Le groupe terroriste Hezbollah a déclaré jeudi que les négociations indirectes et rares entre le Liban et Israël, qui débuteront la semaine prochaine sur un différend frontalier maritime de longue date, ne constituent pas une normalisation ou des pourparlers de paix avec l’État juif.

Le président du Parlement libanais, Nabih Berri, a confirmé la semaine dernière qu’un accord avait été conclu en vue d’un cadre de négociations.

Israël avait annoncé les pourparlers plusieurs jours auparavant, en disant que le ministre de l’Energie Yuval Steinitz dirigerait la délégation israélienne.

« Malgré toutes les discussions qui ont eu lieu, le cadre de négociation porte sur nos frontières maritimes méridionales et la récupération de nos terres, afin de délimiter notre souveraineté nationale », a déclaré jeudi le Bloc de loyauté envers la résistance, la branche politique du Hezbollah, dans un communiqué.

Cela n’a absolument rien à voir avec la « réconciliation » avec l’ennemi sioniste rapace, ni avec la normalisation que certains pays arabes ont adoptée », a ajouté le groupe terroriste, en référence aux récents accords conclus par Israël avec les Émirats arabes unis et Bahreïn.

Yuval Steinitz lors de la réunion hebdomadaire du cabinet à Jérusalem le 18 juin 2017. (Yonatan Sindel/Flash90)

« Ces pays n’ont jamais cru ou pratiqué la résistance contre l’ennemi de la nation ne serait-ce qu’un seul jour », précise le communiqué.

Les pourparlers seront menés sous la médiation des États-Unis et se dérouleront au siège de la force de maintien de la paix des Nations unies, la FINUL, dans la ville frontalière de Naqoura, au sud, sous la bannière des Nations unies, a déclaré le secrétaire d’État adjoint américain aux affaires du Proche-Orient, David Schenker, aux journalistes la semaine dernière.

« Les deux parties semblent désireuses de parvenir à un accord sur cette question… [et] ont compris que c’était le moment », a déclaré M. Schenker.

Israël et le Liban n’ont pas de relations diplomatiques et sont techniquement en état de guerre.

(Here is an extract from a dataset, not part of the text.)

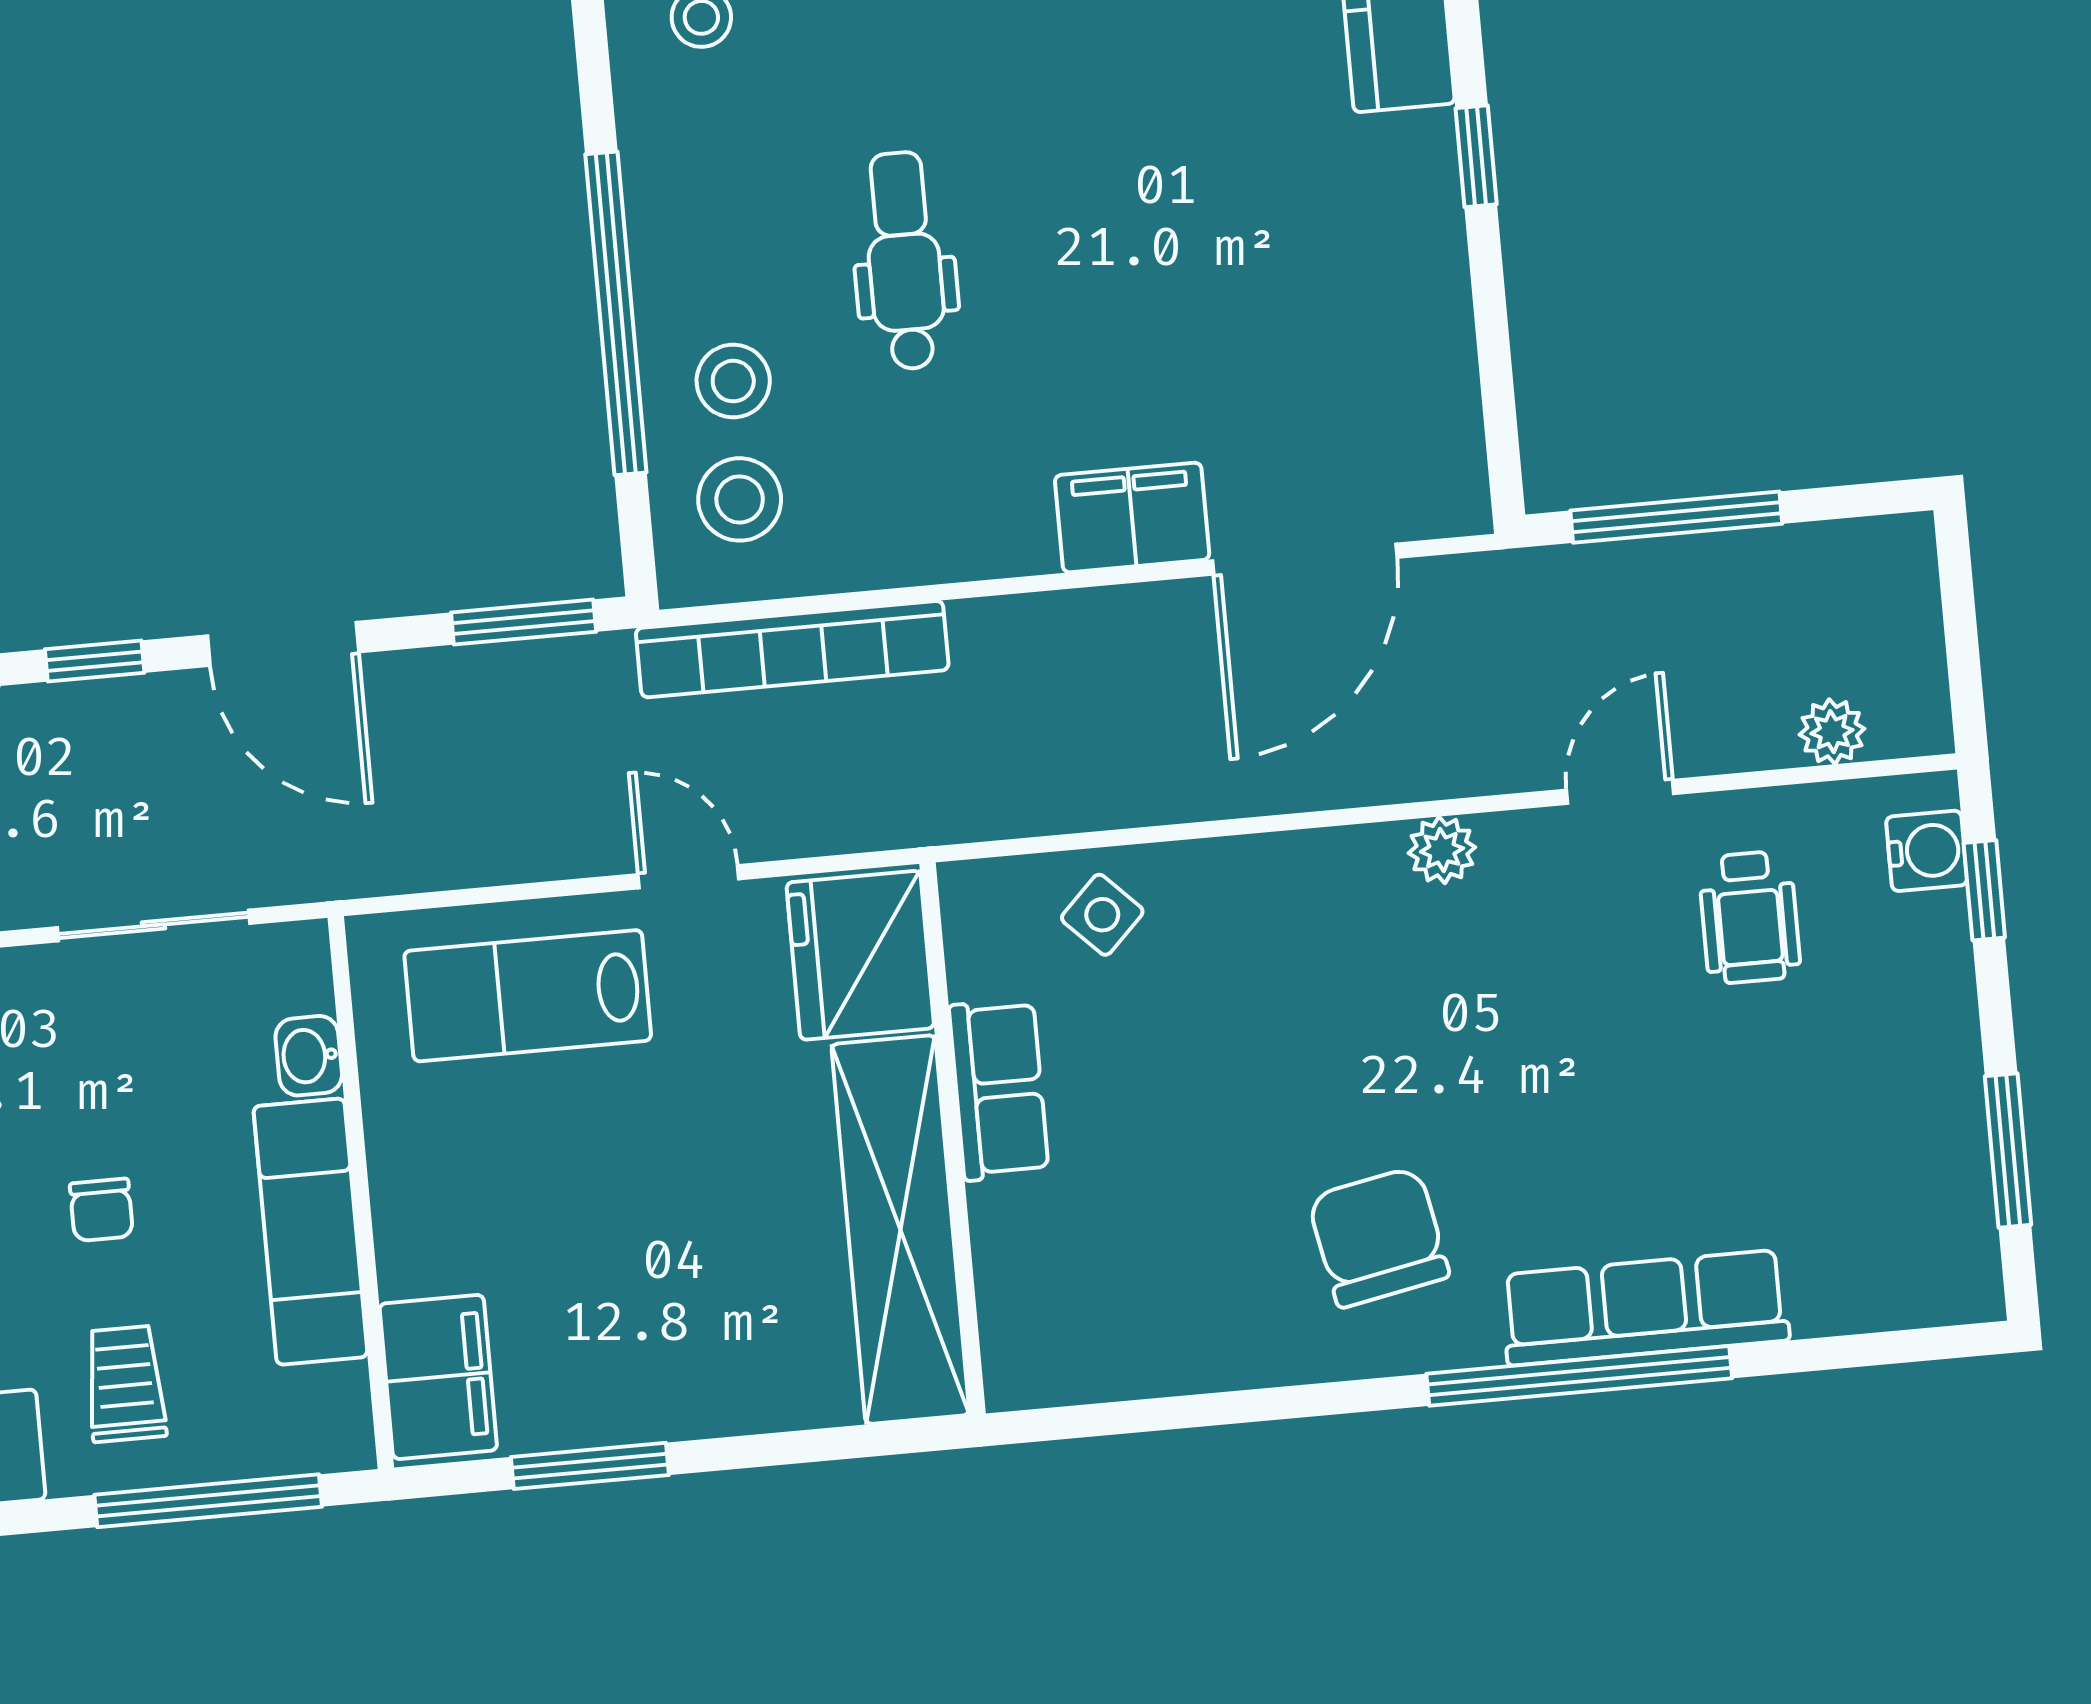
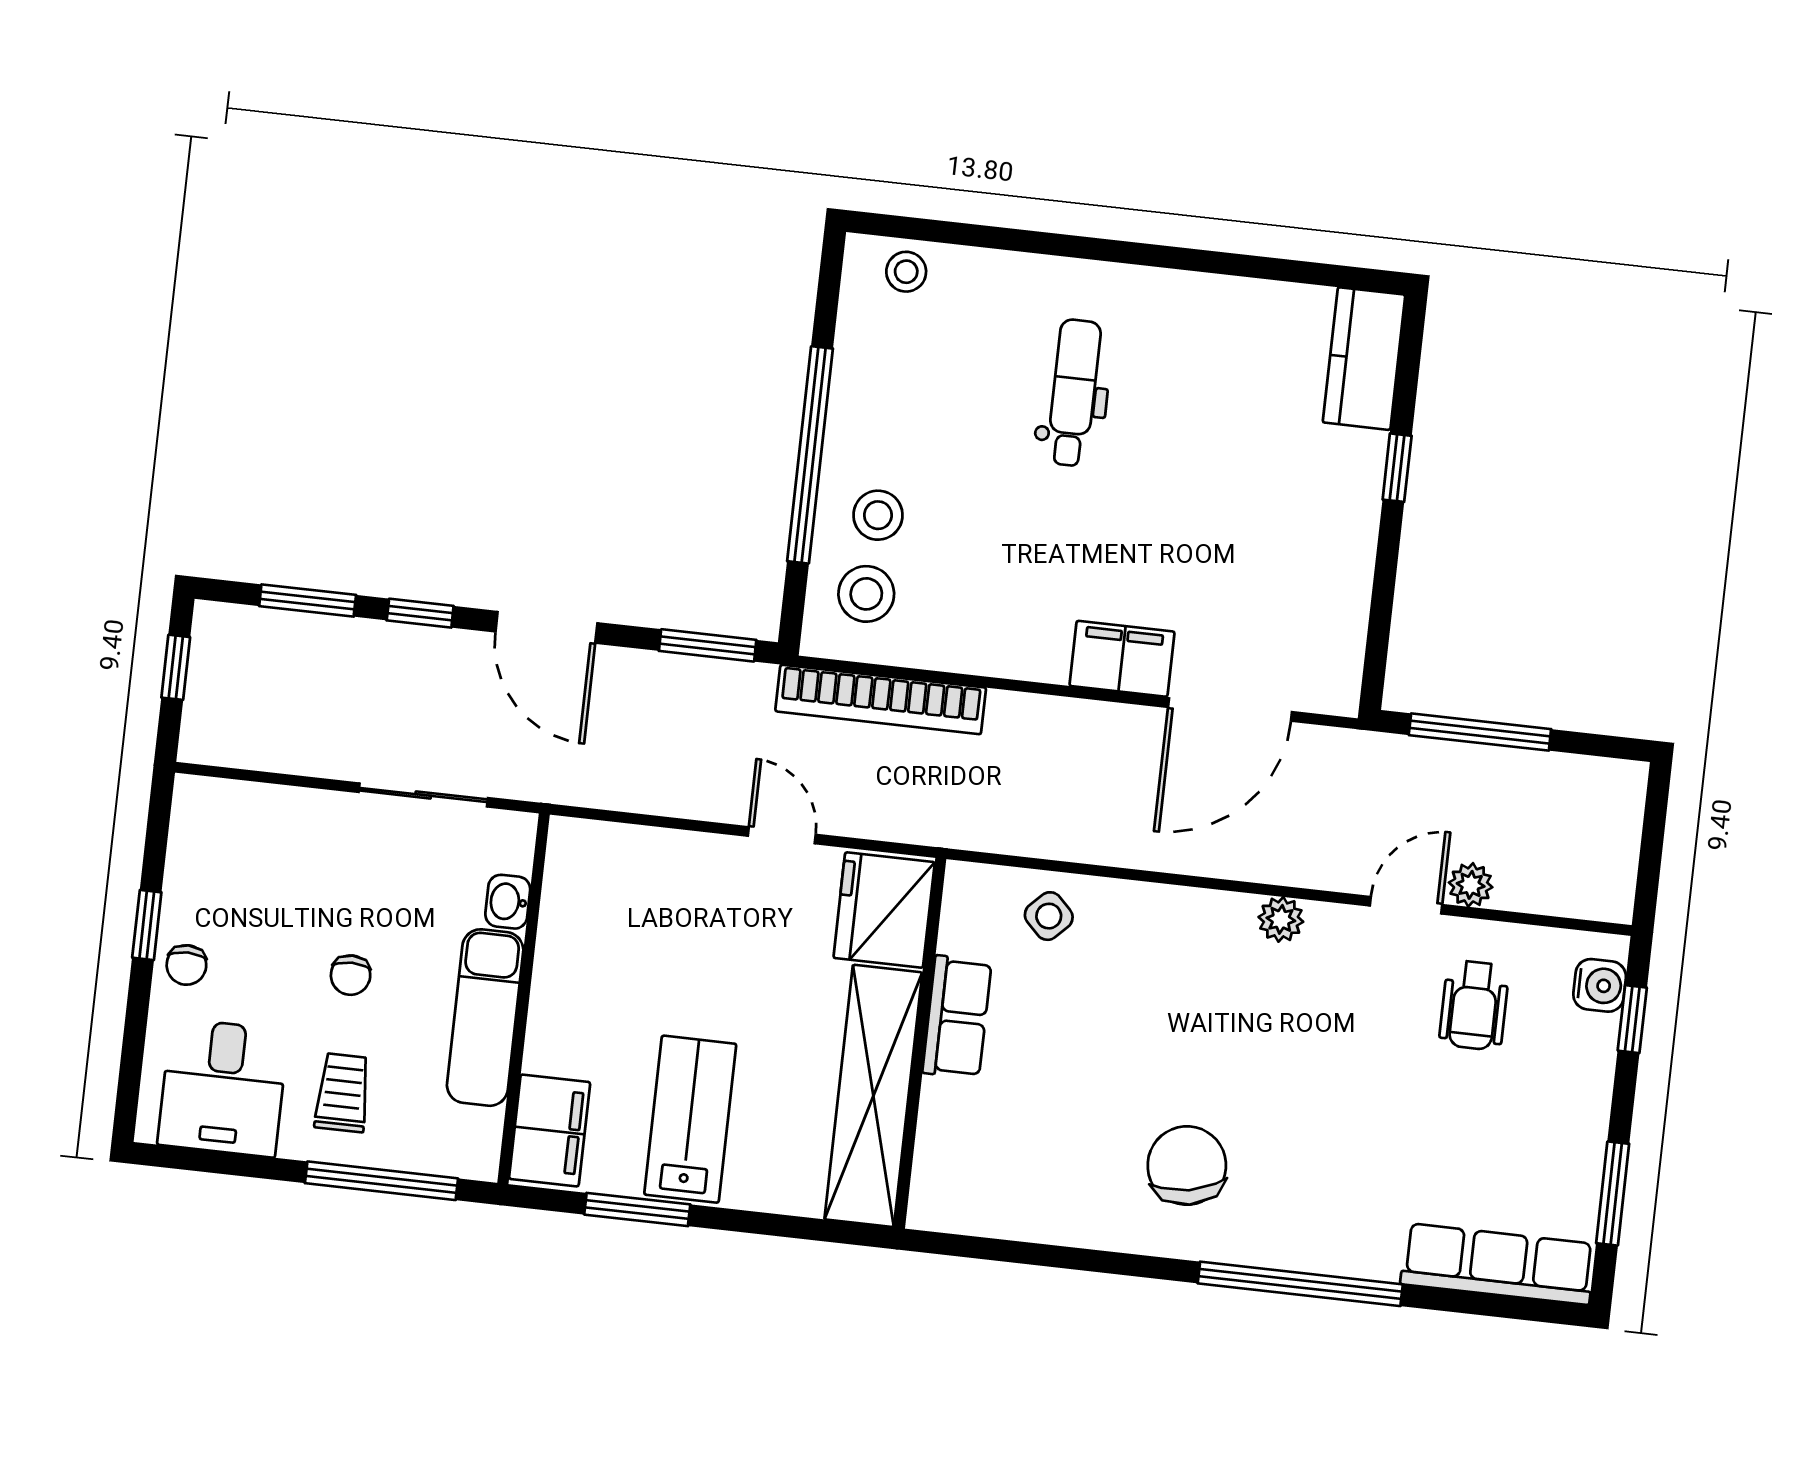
dental chair: (904, 261) -> (1074, 393), moved
plant: (1832, 732) -> (1471, 885), moved
lab bench: (528, 996) -> (690, 1119), moved, turned 90
row of seats: (1645, 1308) -> (1498, 1264), moved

Ils revendiquent chacun environ 860 kilomètres carrés de la mer Méditerranée comme étant dans leur propre zone économique exclusive.

Tous deux espèrent explorer et développer de nouveaux gisements de gaz en Méditerranée, suite à un certain nombre de grandes découvertes ces dernières années. Depuis des années, les diplomates américains font la navette entre les deux pays et font pression pour des discussions directes.